> _Task details_
Render the stretch of the records below, from the line containing "Wenn die SSL- bzw." through the end of the records, as a JSON list of strings with one string per line and no blank lines. Include only these lines, and leave the pictures out.

Data entries
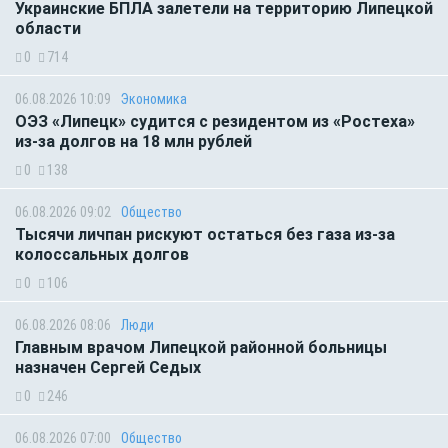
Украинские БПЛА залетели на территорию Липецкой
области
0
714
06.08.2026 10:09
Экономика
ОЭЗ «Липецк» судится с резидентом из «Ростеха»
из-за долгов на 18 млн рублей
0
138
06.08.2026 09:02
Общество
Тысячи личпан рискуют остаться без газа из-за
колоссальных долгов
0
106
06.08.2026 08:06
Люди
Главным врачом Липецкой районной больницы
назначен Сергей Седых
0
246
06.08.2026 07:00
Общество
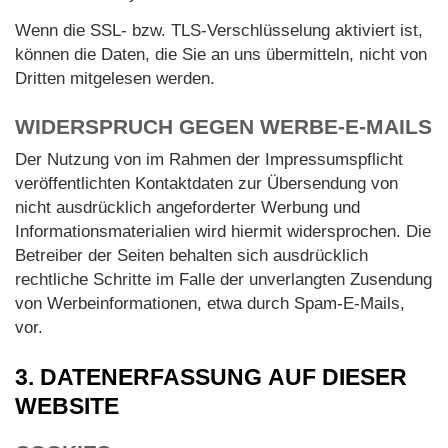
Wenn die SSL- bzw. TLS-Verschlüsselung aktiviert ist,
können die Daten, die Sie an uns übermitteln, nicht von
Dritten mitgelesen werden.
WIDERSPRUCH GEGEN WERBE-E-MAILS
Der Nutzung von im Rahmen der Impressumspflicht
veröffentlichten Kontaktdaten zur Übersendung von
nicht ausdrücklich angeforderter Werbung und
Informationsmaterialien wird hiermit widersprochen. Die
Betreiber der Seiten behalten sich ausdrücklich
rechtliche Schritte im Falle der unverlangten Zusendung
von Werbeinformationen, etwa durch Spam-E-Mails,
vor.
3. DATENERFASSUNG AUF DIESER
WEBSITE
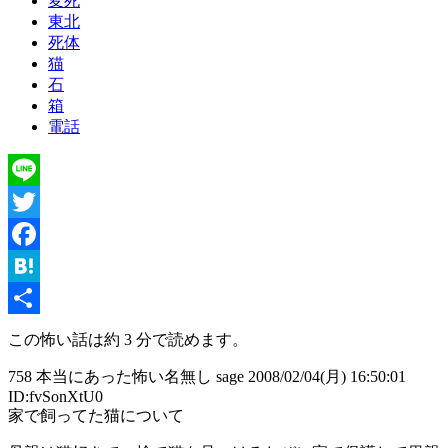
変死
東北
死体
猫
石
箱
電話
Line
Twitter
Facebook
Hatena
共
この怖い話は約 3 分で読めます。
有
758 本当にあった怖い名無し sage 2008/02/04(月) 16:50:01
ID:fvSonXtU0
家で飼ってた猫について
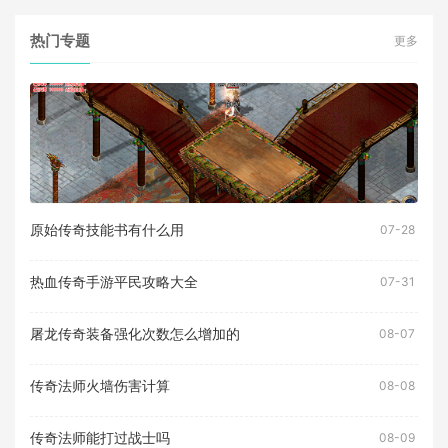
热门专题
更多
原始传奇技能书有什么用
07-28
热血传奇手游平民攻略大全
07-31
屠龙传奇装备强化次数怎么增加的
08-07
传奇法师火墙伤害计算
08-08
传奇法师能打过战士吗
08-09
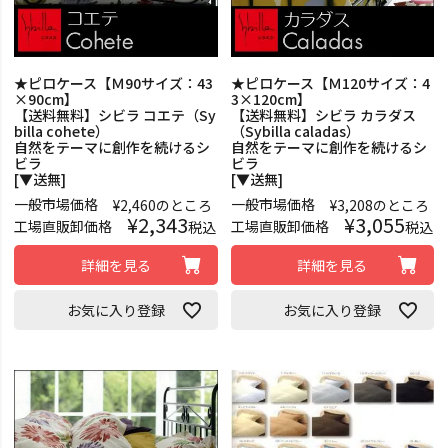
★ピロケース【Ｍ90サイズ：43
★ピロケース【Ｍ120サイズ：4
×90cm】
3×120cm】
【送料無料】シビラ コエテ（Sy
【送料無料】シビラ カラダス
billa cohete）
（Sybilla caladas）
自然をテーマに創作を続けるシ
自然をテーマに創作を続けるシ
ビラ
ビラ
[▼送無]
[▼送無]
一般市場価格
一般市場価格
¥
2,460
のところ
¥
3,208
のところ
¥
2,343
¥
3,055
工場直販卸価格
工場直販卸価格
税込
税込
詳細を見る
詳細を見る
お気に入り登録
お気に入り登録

> _Output for this exercise_
[
  "Wenn die SSL- bzw. TLS-Verschlüsselung aktiviert ist,",
  "können die Daten, die Sie an uns übermitteln, nicht von",
  "Dritten mitgelesen werden.",
  "WIDERSPRUCH GEGEN WERBE-E-MAILS",
  "Der Nutzung von im Rahmen der Impressumspflicht",
  "veröffentlichten Kontaktdaten zur Übersendung von",
  "nicht ausdrücklich angeforderter Werbung und",
  "Informationsmaterialien wird hiermit widersprochen. Die",
  "Betreiber der Seiten behalten sich ausdrücklich",
  "rechtliche Schritte im Falle der unverlangten Zusendung",
  "von Werbeinformationen, etwa durch Spam-E-Mails,",
  "vor.",
  "3. DATENERFASSUNG AUF DIESER",
  "WEBSITE",
  "変死",
  "東北",
  "死体",
  "猫",
  "石",
  "箱",
  "電話",
  "Line",
  "Twitter",
  "Facebook",
  "Hatena",
  "共",
  "この怖い話は約 3 分で読めます。",
  "有",
  "758 本当にあった怖い名無し sage 2008/02/04(月) 16:50:01",
  "ID:fvSonXtU0",
  "家で飼ってた猫について",
  "热门专题",
  "更多",
  "原始传奇技能书有什么用",
  "07-28",
  "热血传奇手游平民攻略大全",
  "07-31",
  "屠龙传奇装备强化次数怎么增加的",
  "08-07",
  "传奇法师火墙伤害计算",
  "08-08",
  "传奇法师能打过战士吗",
  "08-09",
  "★ピロケース【Ｍ90サイズ：43",
  "★ピロケース【Ｍ120サイズ：4",
  "×90cm】",
  "3×120cm】",
  "【送料無料】シビラ コエテ（Sy",
  "【送料無料】シビラ カラダス",
  "billa cohete）",
  "（Sybilla caladas）",
  "自然をテーマに創作を続けるシ",
  "自然をテーマに創作を続けるシ",
  "ビラ",
  "ビラ",
  "[▼送無]",
  "[▼送無]",
  "一般市場価格",
  "一般市場価格",
  "¥",
  "2,460",
  "のところ",
  "¥",
  "3,208",
  "のところ",
  "¥",
  "2,343",
  "¥",
  "3,055",
  "工場直販卸価格",
  "工場直販卸価格",
  "税込",
  "税込",
  "詳細を見る",
  "詳細を見る",
  "お気に入り登録",
  "お気に入り登録"
]